■ Directions
Copy out all lines of the records in which the word "careers" appears.

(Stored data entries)
★ ★ ★ ★ ★

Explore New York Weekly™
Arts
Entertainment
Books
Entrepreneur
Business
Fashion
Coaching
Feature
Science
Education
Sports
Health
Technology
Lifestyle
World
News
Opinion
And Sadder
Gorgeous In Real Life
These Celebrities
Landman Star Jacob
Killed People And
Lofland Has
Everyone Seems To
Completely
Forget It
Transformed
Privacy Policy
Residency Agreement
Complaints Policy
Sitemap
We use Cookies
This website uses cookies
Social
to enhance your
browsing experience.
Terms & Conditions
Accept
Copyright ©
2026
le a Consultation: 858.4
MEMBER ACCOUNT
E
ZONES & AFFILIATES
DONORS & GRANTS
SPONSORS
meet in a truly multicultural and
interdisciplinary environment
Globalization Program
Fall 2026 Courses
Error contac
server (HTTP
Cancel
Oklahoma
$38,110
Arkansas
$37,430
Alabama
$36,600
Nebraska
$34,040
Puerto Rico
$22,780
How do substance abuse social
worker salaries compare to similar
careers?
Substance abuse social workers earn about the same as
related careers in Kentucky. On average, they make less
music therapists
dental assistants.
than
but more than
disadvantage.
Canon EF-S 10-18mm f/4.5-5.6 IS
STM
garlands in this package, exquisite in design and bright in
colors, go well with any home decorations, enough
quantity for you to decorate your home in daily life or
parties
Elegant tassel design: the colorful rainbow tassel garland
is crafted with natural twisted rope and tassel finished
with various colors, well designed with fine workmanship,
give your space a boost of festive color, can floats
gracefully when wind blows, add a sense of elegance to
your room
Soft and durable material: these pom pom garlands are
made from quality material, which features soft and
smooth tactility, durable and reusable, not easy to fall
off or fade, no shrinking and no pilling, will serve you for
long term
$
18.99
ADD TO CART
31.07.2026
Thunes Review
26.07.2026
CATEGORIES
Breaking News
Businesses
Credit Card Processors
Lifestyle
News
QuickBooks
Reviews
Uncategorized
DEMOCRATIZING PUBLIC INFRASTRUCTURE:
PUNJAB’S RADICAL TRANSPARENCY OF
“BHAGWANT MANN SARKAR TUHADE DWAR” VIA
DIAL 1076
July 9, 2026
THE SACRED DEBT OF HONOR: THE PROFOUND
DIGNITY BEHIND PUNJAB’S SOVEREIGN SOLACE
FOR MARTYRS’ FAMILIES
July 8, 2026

★ ★ ★ ★ ★

■ Solution to the problem
careers?
related careers in Kentucky. On average, they make less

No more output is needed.